> WRITTEN EXERCISE A
Below the excerpt on the petition against the "New Criticism," decide whether each statement agrees with it, answering yes or no and quoting the deciding words exactly: (i) The writer holds that principles called utterly baseless can be refuted. (ii) The writer quotes Hamlet to say that refuting is as hard as lying. (iii) The writer says that if the orthodox parsons cannot save the Bible by argument, it can still be recovered later.
> WRITTEN EXERCISE B
From the excerpt on the petition against the "New Criticism" below, output the part that opens with the words containing "Why indeed do" and closes with "lost for ever.".

> EXCERPT PROVIDED
-- START --

These clerical apostles of the "New Criticism" are accused of attempting "entirely to rob the people of God of the Holy Scriptures." Poor people of God! How anxious the petitioners are for their welfare! Some persons, however, will be apt to regard the solicitude of these gentlemen as _professional_. Robbing the people of the Holy Scriptures, in _their_ mouths, may simply mean rendering the clergyman's trade more difficult, or perhaps altogether impossible; and therefore the bitter cry of these "grievously beset" parsons (to use their own words) may be only a parallel to the famous old shout of "Great is Diana of the Ephesians."
Why indeed do not the petitioners refute the apostles of the "New Criticism," instead of appealing to the _authority_ of Convocation? They plainly declare that the "New Criticis" rests on "utterly baseless foundations"--which is a curious pleonasm or tautology for a body of "educated" gentlemen. But if the substance of the declaration be true, apart from its logic or grammar, the orthodox parsons may scatter the heretical parsons like chaff before the wind. Principles which are "utterly baseless" may surely be refuted. To quote from Hamlet, "it is as easy as lying." Now that is a practice in which the clergy of all ages have shown great dexterity. We therefore hope the orthodox parsons will _refute_ the "New Criticism." Let them try to save the Bible by argument. If they cannot it is lost, and lost for ever.

-- END --

> DATA SHOWN

-- START --

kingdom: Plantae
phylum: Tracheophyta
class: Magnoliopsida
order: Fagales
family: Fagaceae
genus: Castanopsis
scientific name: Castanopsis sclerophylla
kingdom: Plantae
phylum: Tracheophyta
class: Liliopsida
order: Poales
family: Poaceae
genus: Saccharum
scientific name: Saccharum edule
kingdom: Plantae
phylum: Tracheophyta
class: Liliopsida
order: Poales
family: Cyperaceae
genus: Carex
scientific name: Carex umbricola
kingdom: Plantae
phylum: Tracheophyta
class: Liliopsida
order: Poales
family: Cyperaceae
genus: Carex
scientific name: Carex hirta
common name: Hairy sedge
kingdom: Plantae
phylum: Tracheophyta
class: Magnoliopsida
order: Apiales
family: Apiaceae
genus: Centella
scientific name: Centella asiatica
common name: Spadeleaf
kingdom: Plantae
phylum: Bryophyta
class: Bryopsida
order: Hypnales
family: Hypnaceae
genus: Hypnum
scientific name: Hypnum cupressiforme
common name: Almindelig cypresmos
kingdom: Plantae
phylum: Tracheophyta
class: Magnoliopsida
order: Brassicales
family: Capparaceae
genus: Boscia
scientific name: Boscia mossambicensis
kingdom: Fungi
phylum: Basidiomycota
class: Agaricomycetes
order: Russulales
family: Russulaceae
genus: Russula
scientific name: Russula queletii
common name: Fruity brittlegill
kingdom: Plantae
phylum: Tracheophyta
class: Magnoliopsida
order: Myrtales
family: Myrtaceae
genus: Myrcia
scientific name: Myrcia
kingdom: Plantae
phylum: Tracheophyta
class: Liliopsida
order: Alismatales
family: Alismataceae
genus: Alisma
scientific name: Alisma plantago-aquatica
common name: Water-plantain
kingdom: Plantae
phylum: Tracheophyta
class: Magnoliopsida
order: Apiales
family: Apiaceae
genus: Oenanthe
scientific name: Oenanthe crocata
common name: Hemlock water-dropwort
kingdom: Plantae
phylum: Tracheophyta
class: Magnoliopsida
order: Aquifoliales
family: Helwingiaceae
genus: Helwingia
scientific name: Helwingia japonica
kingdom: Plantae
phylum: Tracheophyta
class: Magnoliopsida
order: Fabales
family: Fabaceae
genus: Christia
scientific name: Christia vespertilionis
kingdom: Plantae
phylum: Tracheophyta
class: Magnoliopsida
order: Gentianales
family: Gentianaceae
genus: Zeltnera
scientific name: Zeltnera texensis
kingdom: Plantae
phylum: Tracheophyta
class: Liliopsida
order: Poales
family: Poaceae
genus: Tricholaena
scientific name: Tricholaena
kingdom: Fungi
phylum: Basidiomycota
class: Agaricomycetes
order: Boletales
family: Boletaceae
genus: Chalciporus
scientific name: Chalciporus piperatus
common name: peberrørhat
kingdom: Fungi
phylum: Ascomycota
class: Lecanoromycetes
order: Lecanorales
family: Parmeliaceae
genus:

-- END --

> TASK SOLUTION A
(i) Yes: "Principles which are "utterly baseless" may surely be refuted."
(ii) No: "To quote from Hamlet, "it is as easy as lying.""
(iii) No: "If they cannot it is lost, and lost for ever."

> TASK SOLUTION B
Why indeed do not the petitioners refute the apostles of the "New Criticism," instead of appealing to the _authority_ of Convocation? They plainly declare that the "New Criticis" rests on "utterly baseless foundations"--which is a curious pleonasm or tautology for a body of "educated" gentlemen. But if the substance of the declaration be true, apart from its logic or grammar, the orthodox parsons may scatter the heretical parsons like chaff before the wind. Principles which are "utterly baseless" may surely be refuted. To quote from Hamlet, "it is as easy as lying." Now that is a practice in which the clergy of all ages have shown great dexterity. We therefore hope the orthodox parsons will _refute_ the "New Criticism." Let them try to save the Bible by argument. If they cannot it is lost, and lost for ever.